Another way to look at this is through a hexdump. We can print the hex of one TCP packet from an existing capture:
bash$ tshark -r existing.pcapng -Y "tcp" -c 1 -x
0000 34 97 f6 b5 5b 30 6c 96 cf d8 7f e7 08 00 45 00 4...[0l.......E.
0010 00 28 9c 64 00 00 40 06 18 13 c0 a8 01 c1 23 ba .(.d..@.......#.
0020 e0 35 c7 93 01 bb ff 59 1b 42 1b e9 f5 e6 50 10 .5.....Y.B....P.
0030 20 0c d3 b4 00 00
This packet is available for download if you want to play around with it. Based on the data found in this packet, the order of processing should be 0 -> 1 -> 8 -> 9 -> 10 -> 11 -> 13 -> 14 -> 15 -> 16 -> 17 -> 18. Port 433 is 0x1bb in hex.

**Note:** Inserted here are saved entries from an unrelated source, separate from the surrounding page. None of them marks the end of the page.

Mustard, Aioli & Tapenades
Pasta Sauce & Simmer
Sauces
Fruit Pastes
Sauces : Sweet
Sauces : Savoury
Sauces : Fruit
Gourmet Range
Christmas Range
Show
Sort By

We can then use the power of MS Paint to follow the BPF code as it loads and skips to various bytes.
Steps | Explanation |
---|---|
0, 1, 8 | Ethertype is 0800 => IP |
9, 10 | Protocol is 0x6 => TCP |
11, 12 | If the Fragment Offset was nonzero, higher protocols would merely be a series of data bytes. The fragment offset is 0, so tshark can dissect higher protocols. |
13 | Check how long the IPv4 header should be. 5 increments of 4 bytes = 20 bytes. Start of IP header is at 14, so add 20 to get TCP start at 34. |
14, 15 | Check whether the source port is 0x1bb. It’s not, so check the dest port. |
16, 17 | Dest port is 0x1bb, so return a match. |
If you liked parsing capture filters, imagine how much fun deconstructing display filters could be!